Start of Material provided
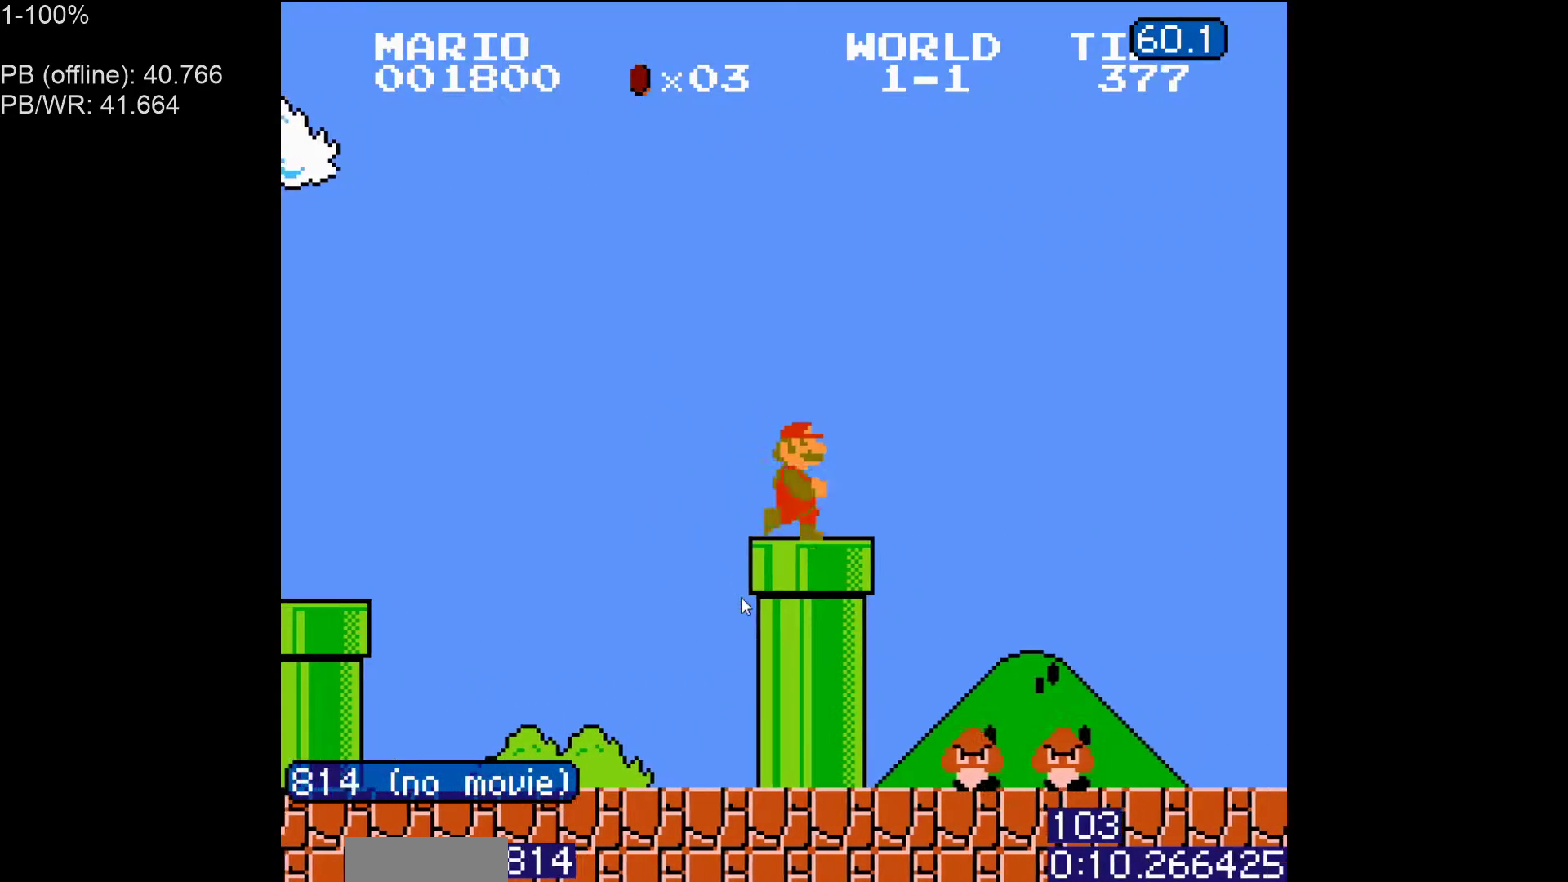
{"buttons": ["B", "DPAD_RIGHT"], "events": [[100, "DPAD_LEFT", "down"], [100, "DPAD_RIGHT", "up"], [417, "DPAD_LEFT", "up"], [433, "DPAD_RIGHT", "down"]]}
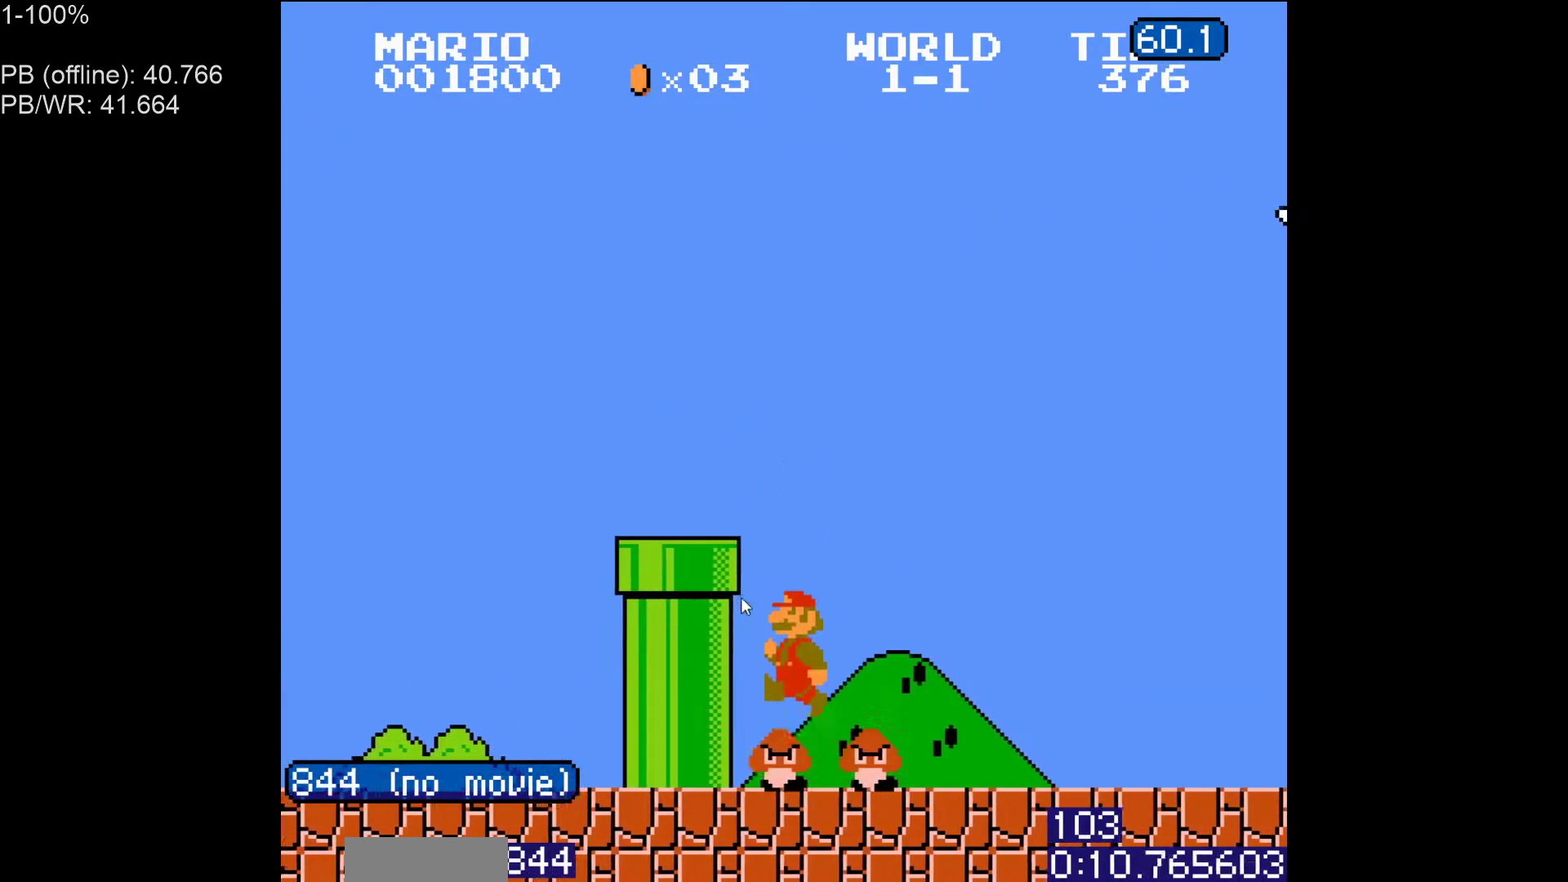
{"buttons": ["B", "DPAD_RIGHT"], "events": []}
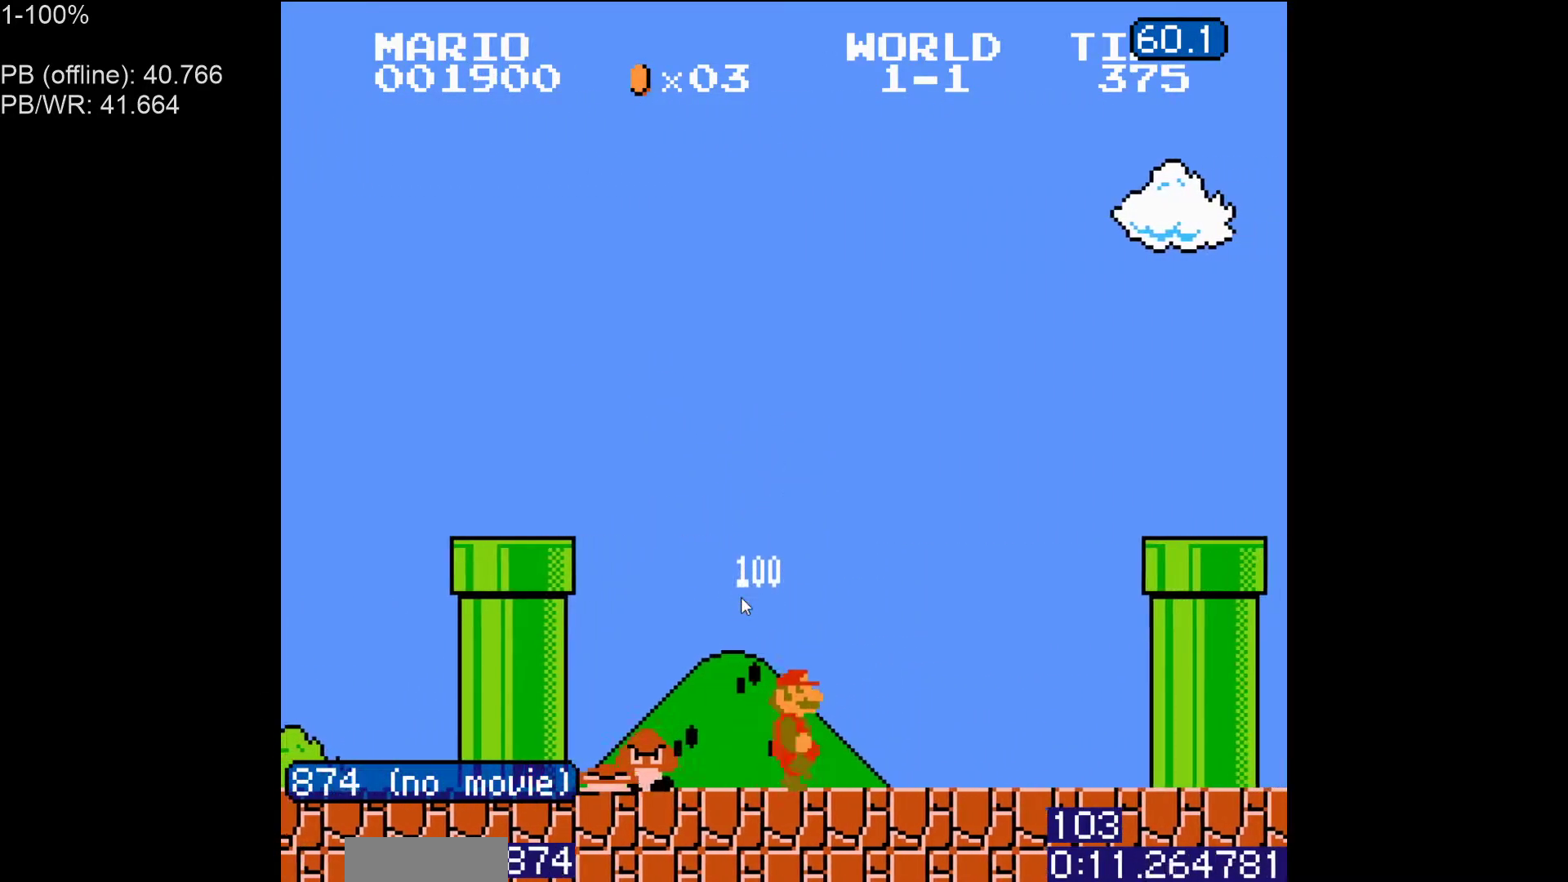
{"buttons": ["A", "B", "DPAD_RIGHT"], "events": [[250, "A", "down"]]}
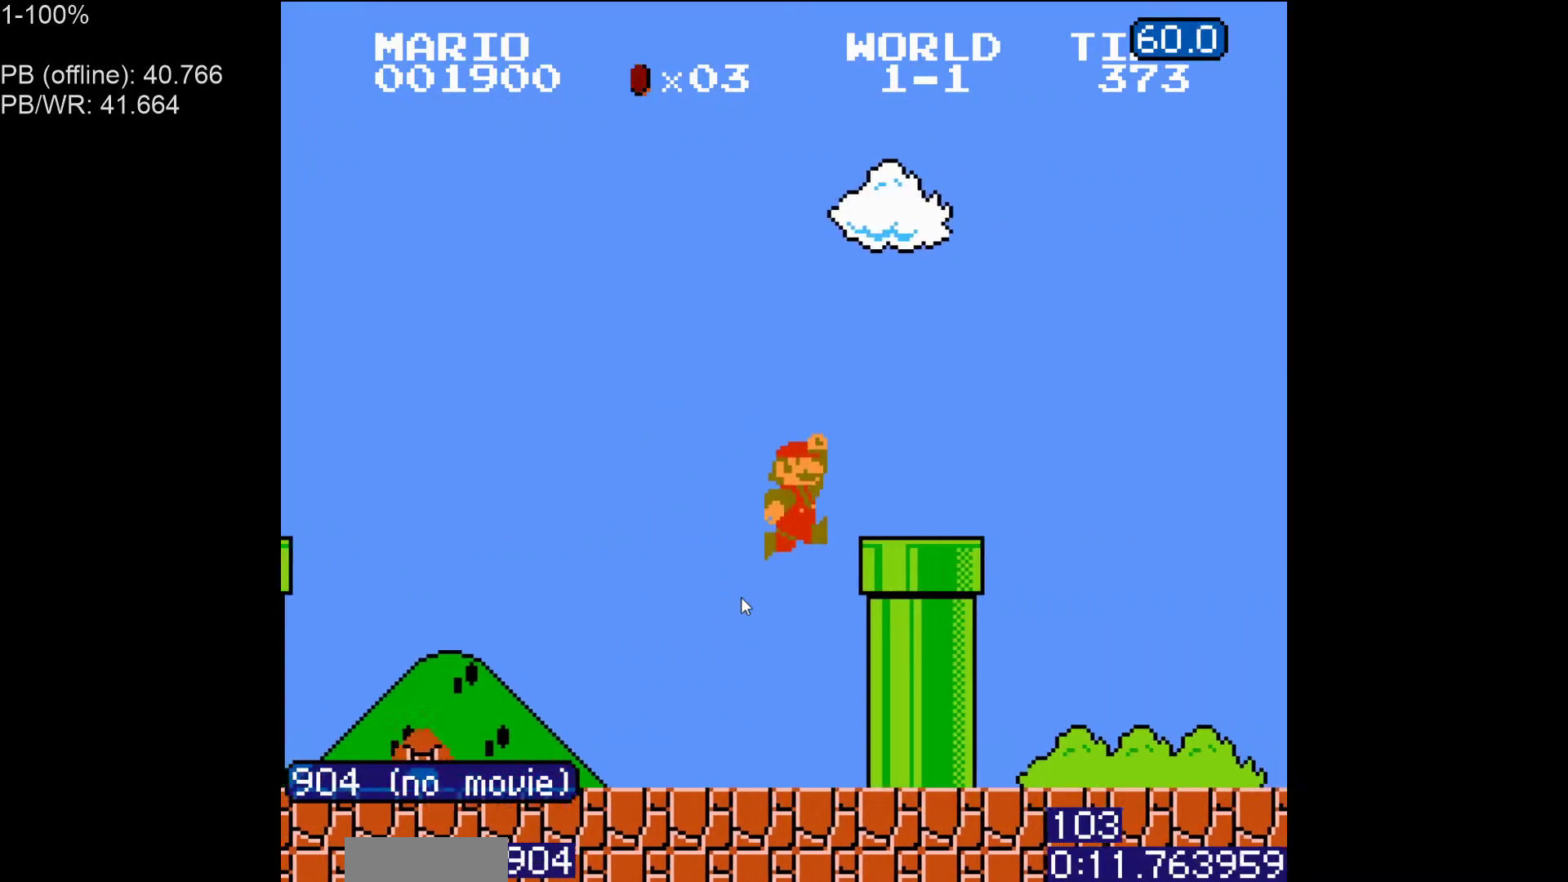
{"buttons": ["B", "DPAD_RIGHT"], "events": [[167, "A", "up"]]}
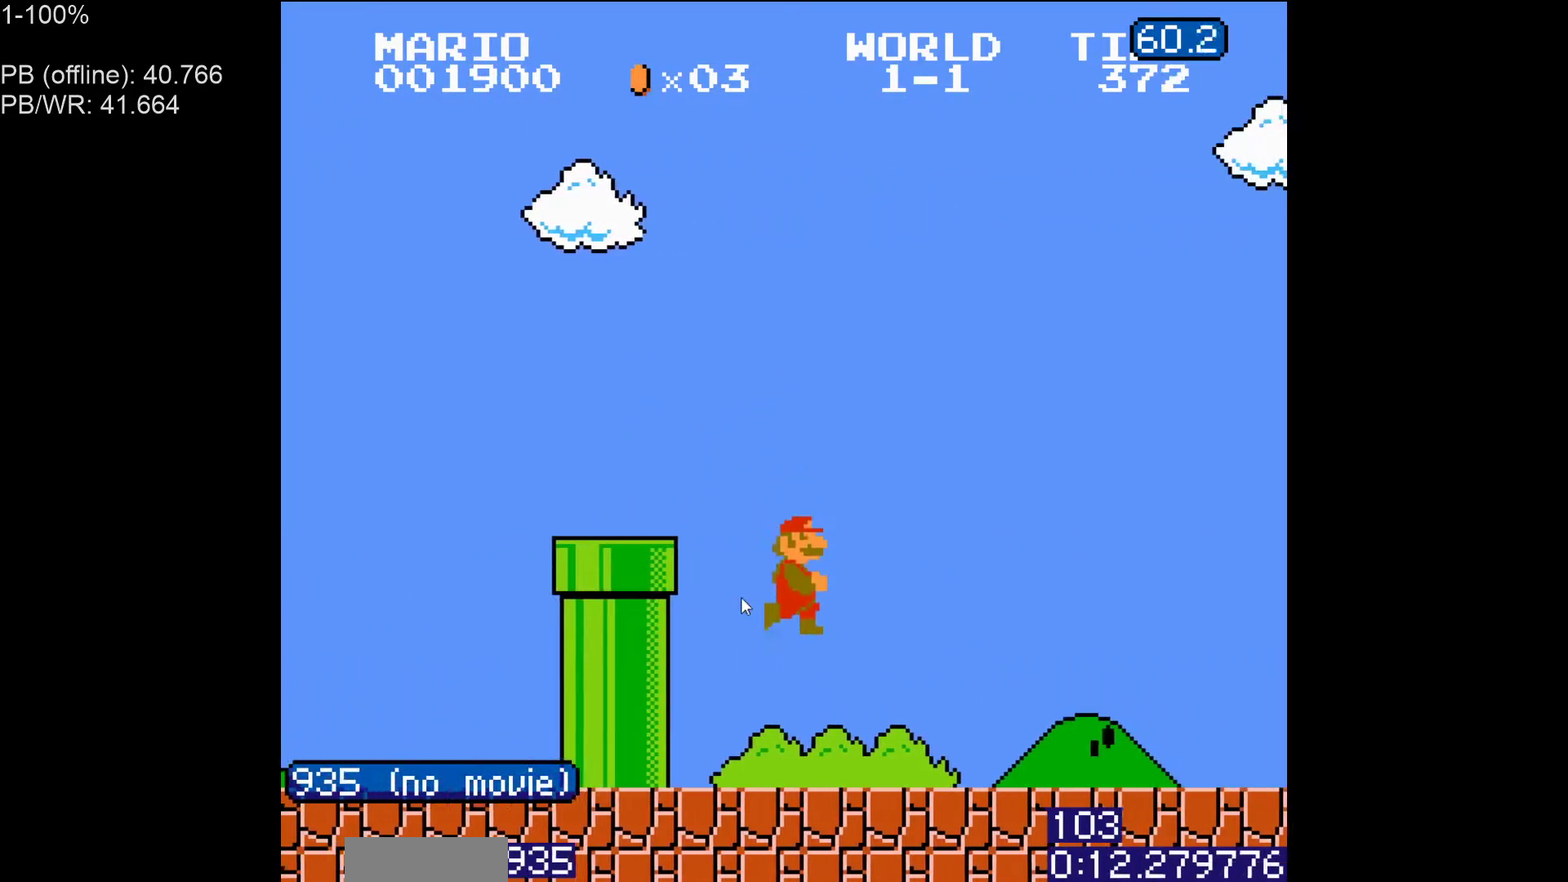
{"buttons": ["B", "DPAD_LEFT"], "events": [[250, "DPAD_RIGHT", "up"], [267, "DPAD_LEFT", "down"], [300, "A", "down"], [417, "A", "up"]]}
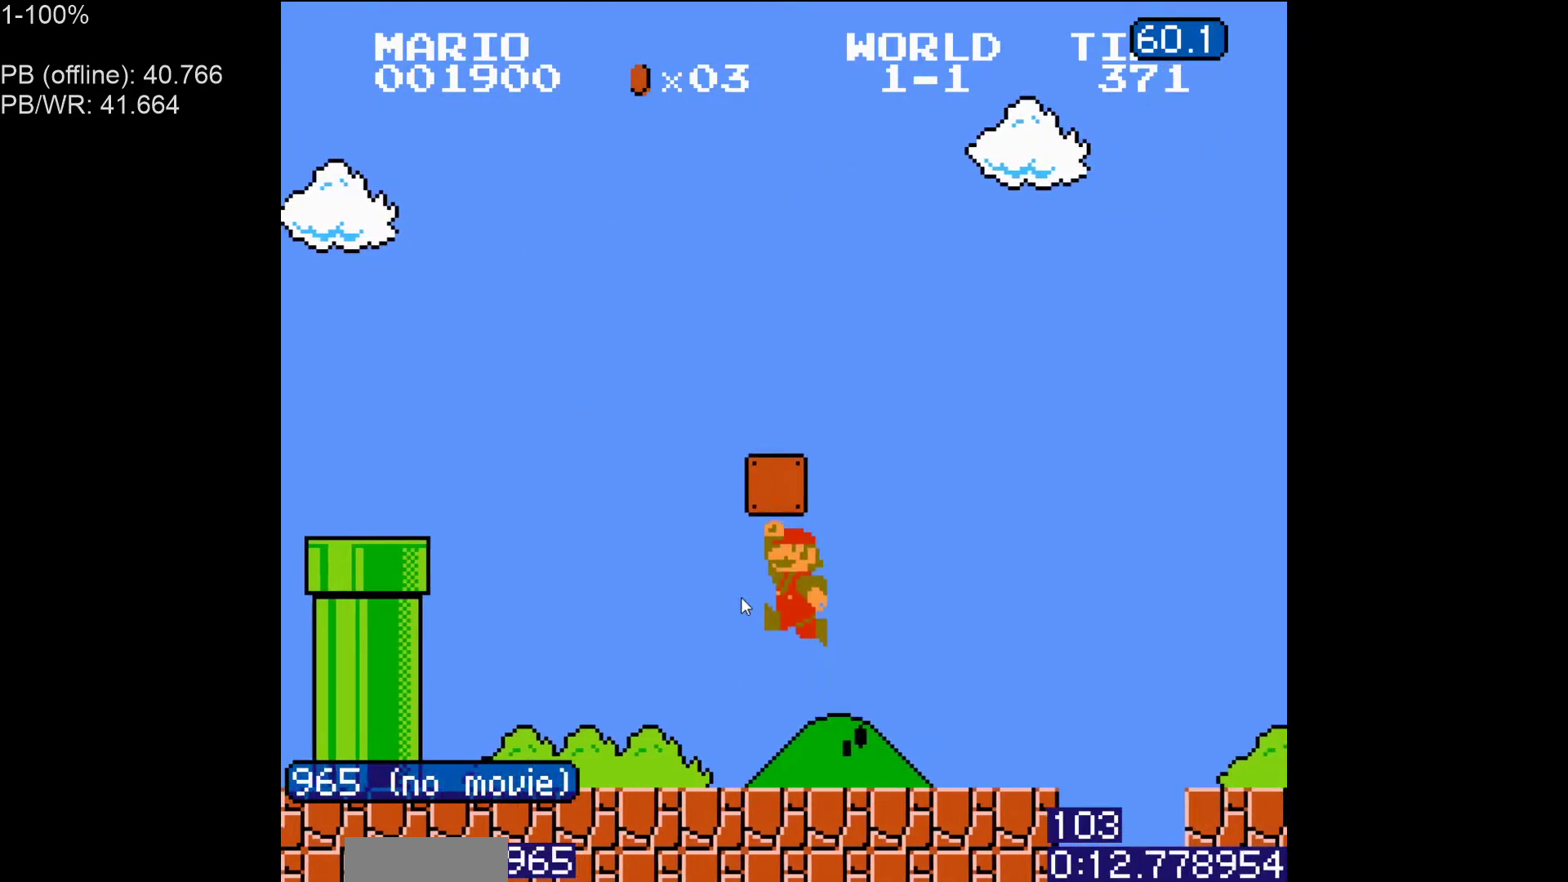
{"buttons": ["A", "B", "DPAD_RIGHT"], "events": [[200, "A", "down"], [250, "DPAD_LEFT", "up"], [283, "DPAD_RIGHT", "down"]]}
End of Material provided
Action item: Exclude the pictures, and transcribe all of the material exactly.

Written answer:
{"buttons": ["B", "DPAD_RIGHT"], "events": [[100, "DPAD_LEFT", "down"], [100, "DPAD_RIGHT", "up"], [417, "DPAD_LEFT", "up"], [433, "DPAD_RIGHT", "down"]]}
{"buttons": ["B", "DPAD_RIGHT"], "events": []}
{"buttons": ["A", "B", "DPAD_RIGHT"], "events": [[250, "A", "down"]]}
{"buttons": ["B", "DPAD_RIGHT"], "events": [[167, "A", "up"]]}
{"buttons": ["B", "DPAD_LEFT"], "events": [[250, "DPAD_RIGHT", "up"], [267, "DPAD_LEFT", "down"], [300, "A", "down"], [417, "A", "up"]]}
{"buttons": ["A", "B", "DPAD_RIGHT"], "events": [[200, "A", "down"], [250, "DPAD_LEFT", "up"], [283, "DPAD_RIGHT", "down"]]}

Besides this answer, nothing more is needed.